As an example, there is not a lot of chances you forget to use a mutex since the compiler would remind it to you by an error.

This is not a silver bullet though, things such as deadlocks are still present. Especially with interruptions.

To give an example, if you decide to lock a mutex, then an interruption happens, the code that locks the mutex will stop running until the interruption is over. If the interruption itself tries to lock the same mutex, then you have a deadlock, and the typing system cannot help you with this kind of problem.

The solution is to disable interruptions handling while the mutex is locked, but the compiler cannot enforce it.

2 comments

If you’re willing to implement your own mutex, it actually is possible to enforce! You could make disabling interrupts emit a token and then require the mutex to accept that token as a parameter to its locking behavior.
But what forces you to declare the correct interrupt policy as it may not be the same for all uses of even the same mutex?
How would you enforce use of (only) the correct kind of mutex in interrupt context?
In Haskell this should be "easy" to do using monads. You would have a process monad and an atomic monad (using Linux terminology). The operation to lock a sleeping mutex would live in the process monad.

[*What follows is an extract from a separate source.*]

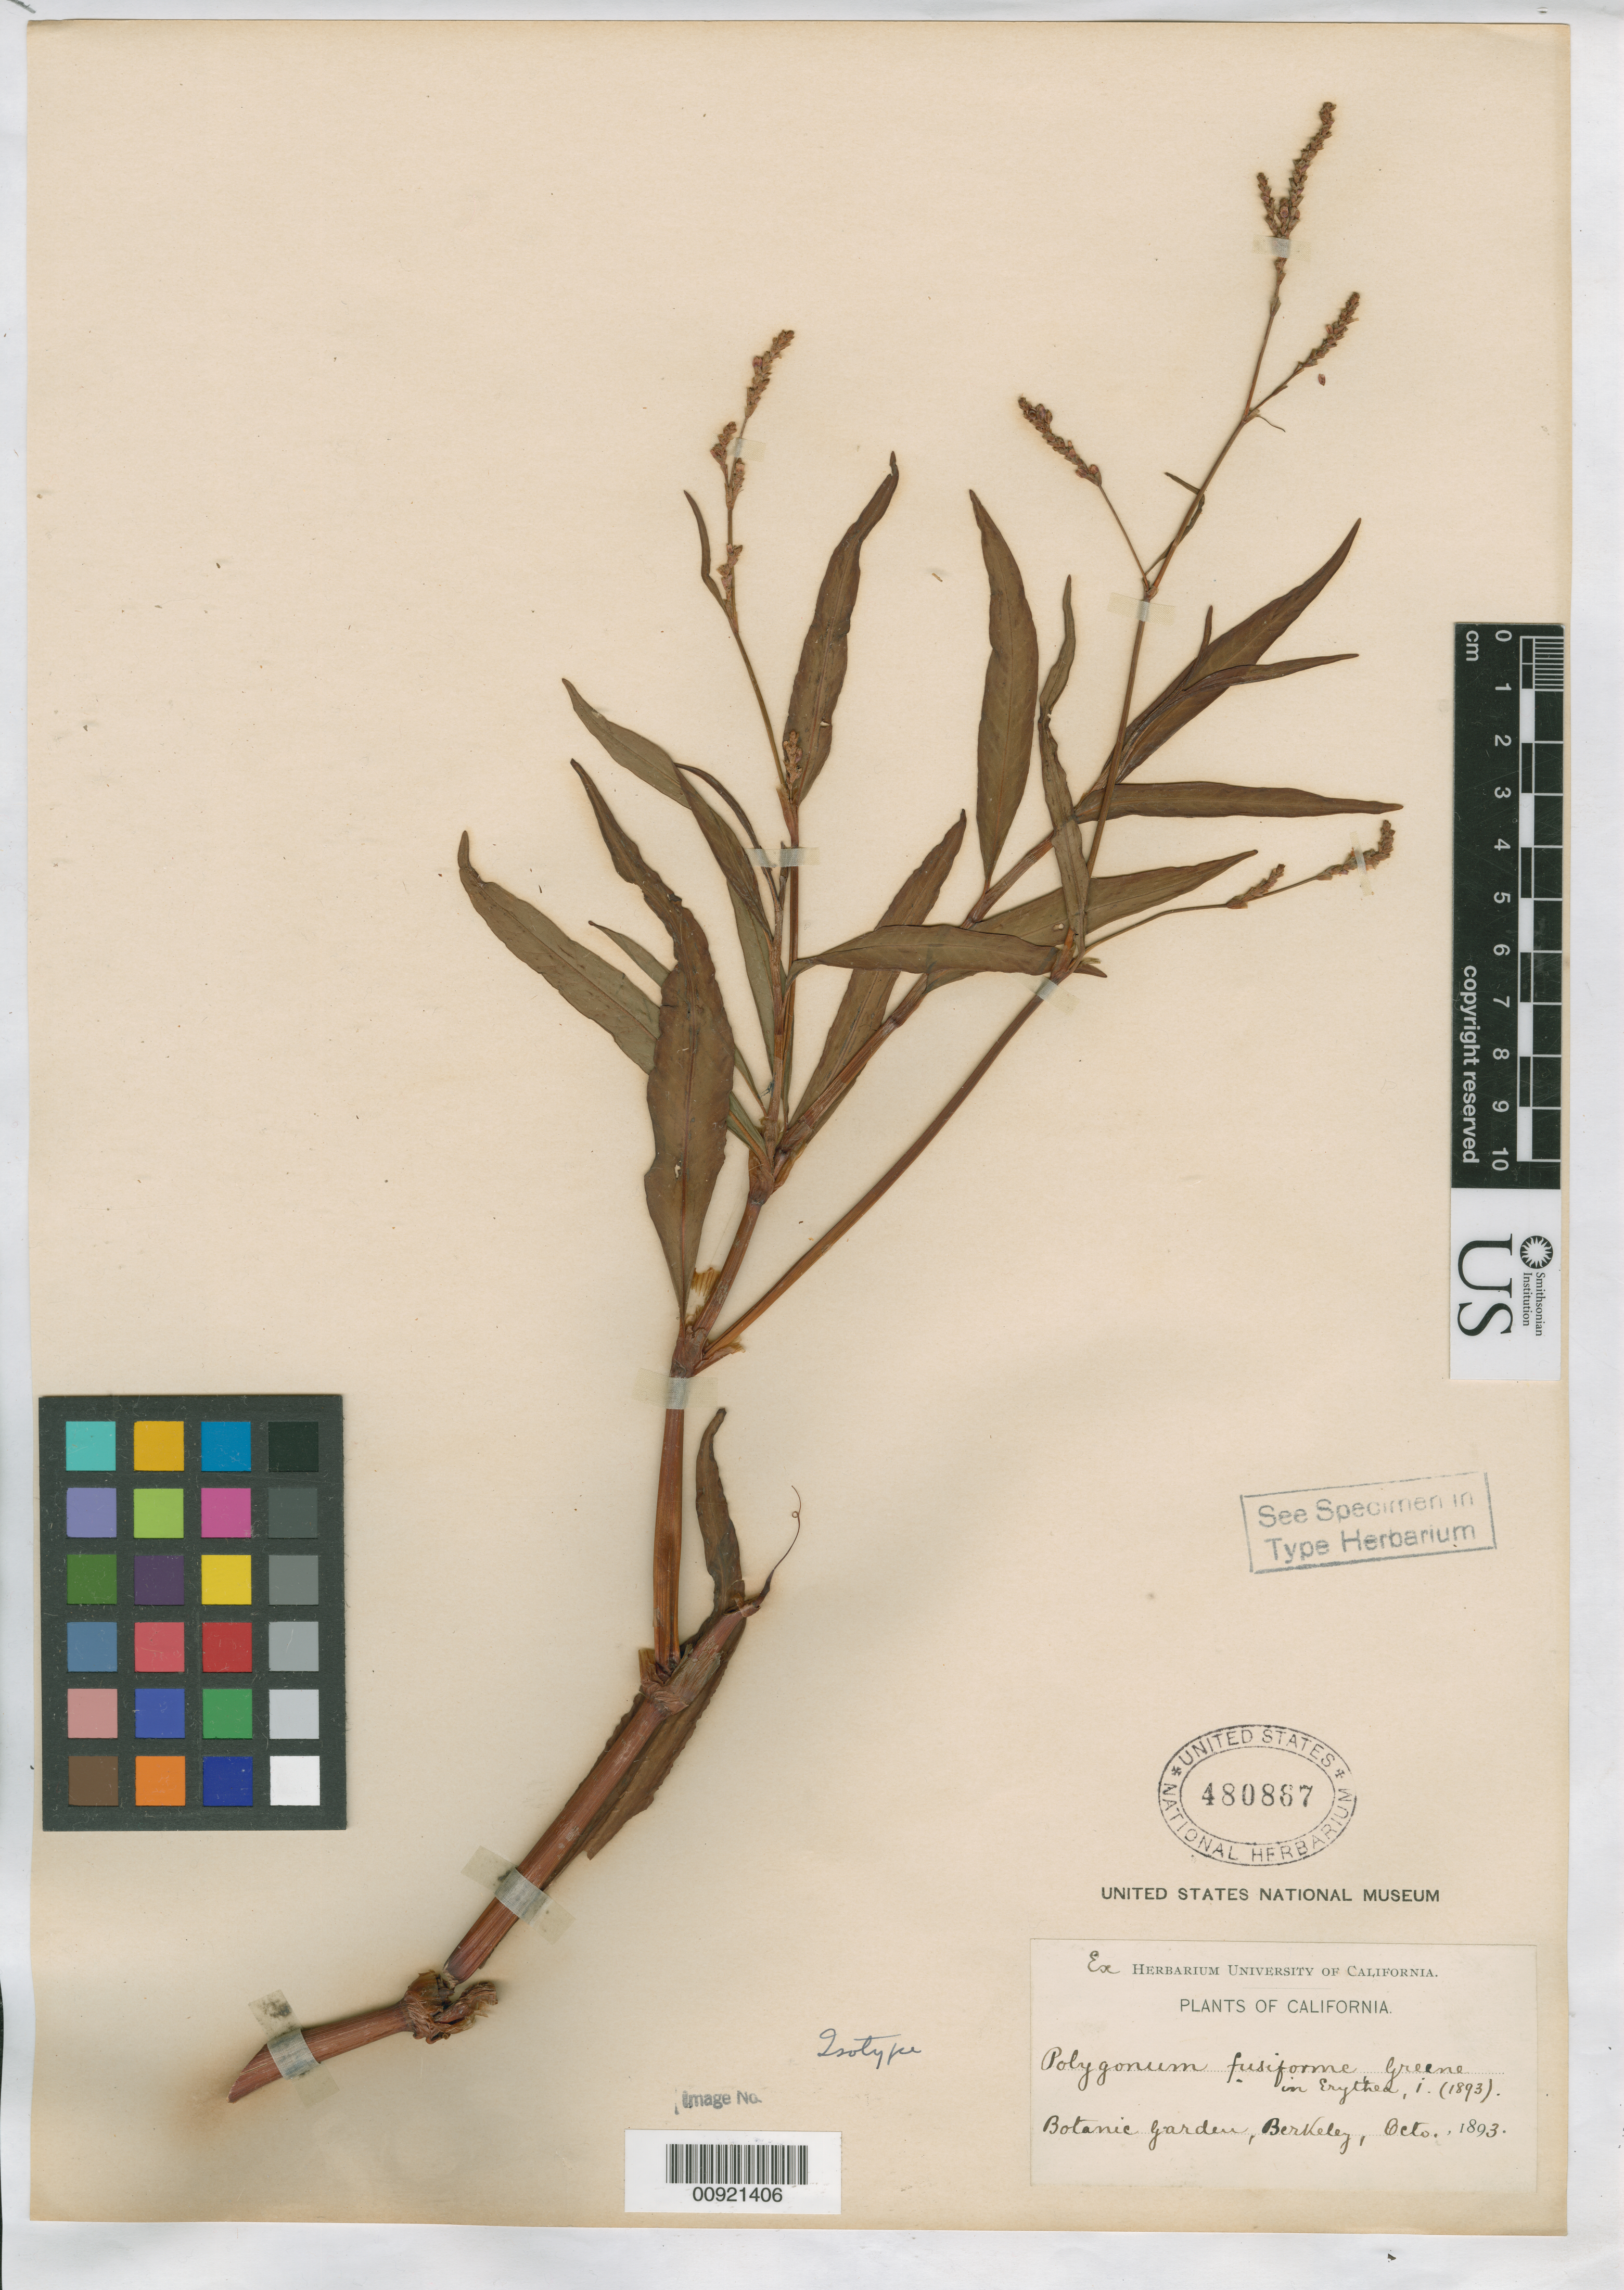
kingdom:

It would be possible to lift an atomic computation into process context (disabling interrupts) but not the other way around.

I don't think rust has such a concept of different computation contexts (does it?)

Of course Haskell may not be the most suitable kernel implementation language for other reasons...

> Of course Haskell may not be the most suitable kernel implementation language for other reasons...

seL4 microkernel would like to have a word with you..

You would probably need to pass around a context type that encodes information about the current context and which interrupts are possible. You would then acquire the lock via that context, which would handle disabling those interrupts.
Still need to set the context correctly on entry to your interrupt handlers, I guess, and passing it around is kind of ugly. In C kernels you often stash contexts in CPU-locale variables, maybe you could do something like that instead of passing it around.
CPU-local could work, but would give up the possibility of static type verification. Agree passing around context can be tedious, but Rust currently doesn't have a way to implicitly pass context (although there have been some proposals along those lines).
I suspect those sort of liveness properties (and likely some safety properties in unsafe code) cannot be encoded in Rust's type system and you'd have to use a model checker at some point.

Still, it's cool to see such a system used and providing immediate benefits. Happy hacking!